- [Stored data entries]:

+-------+

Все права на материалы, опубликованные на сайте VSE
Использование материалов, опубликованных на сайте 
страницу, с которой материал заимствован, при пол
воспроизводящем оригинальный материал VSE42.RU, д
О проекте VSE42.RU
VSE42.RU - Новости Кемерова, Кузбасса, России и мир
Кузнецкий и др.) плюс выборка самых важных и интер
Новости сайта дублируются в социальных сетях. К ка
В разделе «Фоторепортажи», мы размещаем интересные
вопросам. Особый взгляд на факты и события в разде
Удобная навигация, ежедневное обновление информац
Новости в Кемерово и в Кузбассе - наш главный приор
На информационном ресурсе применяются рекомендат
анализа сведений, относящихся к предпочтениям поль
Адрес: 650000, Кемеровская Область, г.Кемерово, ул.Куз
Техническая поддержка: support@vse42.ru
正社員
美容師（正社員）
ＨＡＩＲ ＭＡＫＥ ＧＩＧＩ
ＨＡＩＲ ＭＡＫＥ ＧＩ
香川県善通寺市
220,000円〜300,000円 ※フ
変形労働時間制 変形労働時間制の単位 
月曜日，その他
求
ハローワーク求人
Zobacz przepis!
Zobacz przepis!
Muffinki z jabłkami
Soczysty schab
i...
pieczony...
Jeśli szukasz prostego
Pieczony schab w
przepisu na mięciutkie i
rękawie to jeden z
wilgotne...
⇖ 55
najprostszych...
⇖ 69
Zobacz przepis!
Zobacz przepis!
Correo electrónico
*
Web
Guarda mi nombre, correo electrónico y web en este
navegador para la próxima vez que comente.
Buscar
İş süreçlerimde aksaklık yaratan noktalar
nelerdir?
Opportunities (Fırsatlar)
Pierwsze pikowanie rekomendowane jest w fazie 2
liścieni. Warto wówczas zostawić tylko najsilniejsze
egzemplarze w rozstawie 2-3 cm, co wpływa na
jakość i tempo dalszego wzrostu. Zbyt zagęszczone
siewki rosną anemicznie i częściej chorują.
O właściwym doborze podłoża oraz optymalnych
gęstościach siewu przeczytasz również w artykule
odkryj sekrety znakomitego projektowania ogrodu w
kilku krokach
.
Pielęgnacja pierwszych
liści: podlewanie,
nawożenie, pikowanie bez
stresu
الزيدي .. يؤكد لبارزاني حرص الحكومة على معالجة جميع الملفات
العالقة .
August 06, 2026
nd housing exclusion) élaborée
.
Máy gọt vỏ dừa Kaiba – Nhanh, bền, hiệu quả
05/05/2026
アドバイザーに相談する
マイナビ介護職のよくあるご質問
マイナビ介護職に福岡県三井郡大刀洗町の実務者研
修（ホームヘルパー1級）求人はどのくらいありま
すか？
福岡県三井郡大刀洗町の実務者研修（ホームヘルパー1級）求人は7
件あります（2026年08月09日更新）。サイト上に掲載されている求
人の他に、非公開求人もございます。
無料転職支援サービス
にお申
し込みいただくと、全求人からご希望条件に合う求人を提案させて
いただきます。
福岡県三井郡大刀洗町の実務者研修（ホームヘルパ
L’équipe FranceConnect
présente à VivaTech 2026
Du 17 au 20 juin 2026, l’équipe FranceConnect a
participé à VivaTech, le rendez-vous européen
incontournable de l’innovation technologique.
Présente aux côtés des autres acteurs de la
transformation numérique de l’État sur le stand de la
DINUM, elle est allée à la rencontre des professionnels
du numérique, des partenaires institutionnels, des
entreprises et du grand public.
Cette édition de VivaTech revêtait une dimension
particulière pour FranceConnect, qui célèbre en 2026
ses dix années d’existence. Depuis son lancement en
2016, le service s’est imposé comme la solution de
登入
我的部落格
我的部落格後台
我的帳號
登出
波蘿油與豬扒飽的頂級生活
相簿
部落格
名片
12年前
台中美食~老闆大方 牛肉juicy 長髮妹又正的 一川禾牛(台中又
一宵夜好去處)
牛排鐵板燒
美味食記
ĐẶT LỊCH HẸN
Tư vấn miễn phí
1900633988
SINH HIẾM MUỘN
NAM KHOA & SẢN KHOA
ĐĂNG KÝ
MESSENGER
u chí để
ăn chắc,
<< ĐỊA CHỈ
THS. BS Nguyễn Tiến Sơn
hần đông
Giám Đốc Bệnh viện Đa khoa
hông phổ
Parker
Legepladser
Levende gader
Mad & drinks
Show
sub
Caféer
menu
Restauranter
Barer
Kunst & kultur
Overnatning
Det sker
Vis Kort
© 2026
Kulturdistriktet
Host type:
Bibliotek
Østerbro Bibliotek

+-------+

- [Task statement]:
Pull out every line holding "electrónico" from the records above, and copy it.

- [Response to this exercise]:
Correo electrónico
Guarda mi nombre, correo electrónico y web en este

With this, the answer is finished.